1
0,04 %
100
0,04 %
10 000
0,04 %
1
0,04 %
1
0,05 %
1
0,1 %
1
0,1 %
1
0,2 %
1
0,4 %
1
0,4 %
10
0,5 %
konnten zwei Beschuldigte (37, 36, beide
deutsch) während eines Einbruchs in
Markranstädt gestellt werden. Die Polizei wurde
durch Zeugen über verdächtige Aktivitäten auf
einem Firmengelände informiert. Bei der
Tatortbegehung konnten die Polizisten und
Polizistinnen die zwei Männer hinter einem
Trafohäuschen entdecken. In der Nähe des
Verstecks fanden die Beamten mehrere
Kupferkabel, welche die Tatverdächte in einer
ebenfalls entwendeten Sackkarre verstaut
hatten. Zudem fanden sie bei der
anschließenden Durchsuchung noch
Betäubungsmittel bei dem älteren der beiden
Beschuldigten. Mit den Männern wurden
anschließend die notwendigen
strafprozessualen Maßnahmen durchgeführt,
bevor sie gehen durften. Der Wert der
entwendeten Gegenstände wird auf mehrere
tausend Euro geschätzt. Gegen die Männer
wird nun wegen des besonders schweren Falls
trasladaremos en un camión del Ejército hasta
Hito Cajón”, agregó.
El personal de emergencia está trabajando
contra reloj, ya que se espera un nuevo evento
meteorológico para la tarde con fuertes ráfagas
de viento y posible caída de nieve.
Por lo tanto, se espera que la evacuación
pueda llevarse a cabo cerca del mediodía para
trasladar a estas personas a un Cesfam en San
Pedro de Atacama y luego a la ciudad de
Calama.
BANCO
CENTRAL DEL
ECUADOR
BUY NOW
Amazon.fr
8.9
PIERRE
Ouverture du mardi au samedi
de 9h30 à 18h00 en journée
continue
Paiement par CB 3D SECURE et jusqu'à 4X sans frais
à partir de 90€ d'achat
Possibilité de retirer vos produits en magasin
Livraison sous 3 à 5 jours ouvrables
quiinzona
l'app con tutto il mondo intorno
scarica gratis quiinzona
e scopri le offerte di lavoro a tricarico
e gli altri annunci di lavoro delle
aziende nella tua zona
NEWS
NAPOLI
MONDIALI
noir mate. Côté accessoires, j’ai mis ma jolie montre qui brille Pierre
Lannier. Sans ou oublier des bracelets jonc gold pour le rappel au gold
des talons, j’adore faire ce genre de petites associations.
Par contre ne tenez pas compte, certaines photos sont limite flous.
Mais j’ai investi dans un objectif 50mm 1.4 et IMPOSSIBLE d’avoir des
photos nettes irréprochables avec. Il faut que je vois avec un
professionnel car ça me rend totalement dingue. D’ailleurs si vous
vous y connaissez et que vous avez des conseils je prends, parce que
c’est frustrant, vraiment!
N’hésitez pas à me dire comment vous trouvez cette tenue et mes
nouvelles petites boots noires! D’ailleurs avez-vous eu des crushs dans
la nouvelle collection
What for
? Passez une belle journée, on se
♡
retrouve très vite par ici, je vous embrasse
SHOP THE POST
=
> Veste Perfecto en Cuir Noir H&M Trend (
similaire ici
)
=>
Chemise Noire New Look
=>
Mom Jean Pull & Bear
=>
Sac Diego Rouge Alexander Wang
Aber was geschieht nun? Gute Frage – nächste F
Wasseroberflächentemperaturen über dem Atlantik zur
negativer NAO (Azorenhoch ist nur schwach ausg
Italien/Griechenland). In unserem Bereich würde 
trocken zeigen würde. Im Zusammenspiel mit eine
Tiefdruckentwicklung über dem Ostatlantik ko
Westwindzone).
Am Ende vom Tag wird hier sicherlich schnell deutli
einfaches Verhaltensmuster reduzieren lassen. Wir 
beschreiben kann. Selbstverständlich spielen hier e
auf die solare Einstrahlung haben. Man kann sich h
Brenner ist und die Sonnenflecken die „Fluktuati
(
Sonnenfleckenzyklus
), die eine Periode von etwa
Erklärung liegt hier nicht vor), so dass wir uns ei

● Your assignment:
An exact transcription of all the records is needed.

● Solution:
1
0,04 %
100
0,04 %
10 000
0,04 %
1
0,04 %
1
0,05 %
1
0,1 %
1
0,1 %
1
0,2 %
1
0,4 %
1
0,4 %
10
0,5 %
konnten zwei Beschuldigte (37, 36, beide
deutsch) während eines Einbruchs in
Markranstädt gestellt werden. Die Polizei wurde
durch Zeugen über verdächtige Aktivitäten auf
einem Firmengelände informiert. Bei der
Tatortbegehung konnten die Polizisten und
Polizistinnen die zwei Männer hinter einem
Trafohäuschen entdecken. In der Nähe des
Verstecks fanden die Beamten mehrere
Kupferkabel, welche die Tatverdächte in einer
ebenfalls entwendeten Sackkarre verstaut
hatten. Zudem fanden sie bei der
anschließenden Durchsuchung noch
Betäubungsmittel bei dem älteren der beiden
Beschuldigten. Mit den Männern wurden
anschließend die notwendigen
strafprozessualen Maßnahmen durchgeführt,
bevor sie gehen durften. Der Wert der
entwendeten Gegenstände wird auf mehrere
tausend Euro geschätzt. Gegen die Männer
wird nun wegen des besonders schweren Falls
trasladaremos en un camión del Ejército hasta
Hito Cajón”, agregó.
El personal de emergencia está trabajando
contra reloj, ya que se espera un nuevo evento
meteorológico para la tarde con fuertes ráfagas
de viento y posible caída de nieve.
Por lo tanto, se espera que la evacuación
pueda llevarse a cabo cerca del mediodía para
trasladar a estas personas a un Cesfam en San
Pedro de Atacama y luego a la ciudad de
Calama.
BANCO
CENTRAL DEL
ECUADOR
BUY NOW
Amazon.fr
8.9
PIERRE
Ouverture du mardi au samedi
de 9h30 à 18h00 en journée
continue
Paiement par CB 3D SECURE et jusqu'à 4X sans frais
à partir de 90€ d'achat
Possibilité de retirer vos produits en magasin
Livraison sous 3 à 5 jours ouvrables
quiinzona
l'app con tutto il mondo intorno
scarica gratis quiinzona
e scopri le offerte di lavoro a tricarico
e gli altri annunci di lavoro delle
aziende nella tua zona
NEWS
NAPOLI
MONDIALI
noir mate. Côté accessoires, j’ai mis ma jolie montre qui brille Pierre
Lannier. Sans ou oublier des bracelets jonc gold pour le rappel au gold
des talons, j’adore faire ce genre de petites associations.
Par contre ne tenez pas compte, certaines photos sont limite flous.
Mais j’ai investi dans un objectif 50mm 1.4 et IMPOSSIBLE d’avoir des
photos nettes irréprochables avec. Il faut que je vois avec un
professionnel car ça me rend totalement dingue. D’ailleurs si vous
vous y connaissez et que vous avez des conseils je prends, parce que
c’est frustrant, vraiment!
N’hésitez pas à me dire comment vous trouvez cette tenue et mes
nouvelles petites boots noires! D’ailleurs avez-vous eu des crushs dans
la nouvelle collection
What for
? Passez une belle journée, on se
♡
retrouve très vite par ici, je vous embrasse
SHOP THE POST
=
> Veste Perfecto en Cuir Noir H&M Trend (
similaire ici
)
=>
Chemise Noire New Look
=>
Mom Jean Pull & Bear
=>
Sac Diego Rouge Alexander Wang
Aber was geschieht nun? Gute Frage – nächste F
Wasseroberflächentemperaturen über dem Atlantik zur
negativer NAO (Azorenhoch ist nur schwach ausg
Italien/Griechenland). In unserem Bereich würde 
trocken zeigen würde. Im Zusammenspiel mit eine
Tiefdruckentwicklung über dem Ostatlantik ko
Westwindzone).
Am Ende vom Tag wird hier sicherlich schnell deutli
einfaches Verhaltensmuster reduzieren lassen. Wir 
beschreiben kann. Selbstverständlich spielen hier e
auf die solare Einstrahlung haben. Man kann sich h
Brenner ist und die Sonnenflecken die „Fluktuati
(
Sonnenfleckenzyklus
), die eine Periode von etwa
Erklärung liegt hier nicht vor), so dass wir uns ei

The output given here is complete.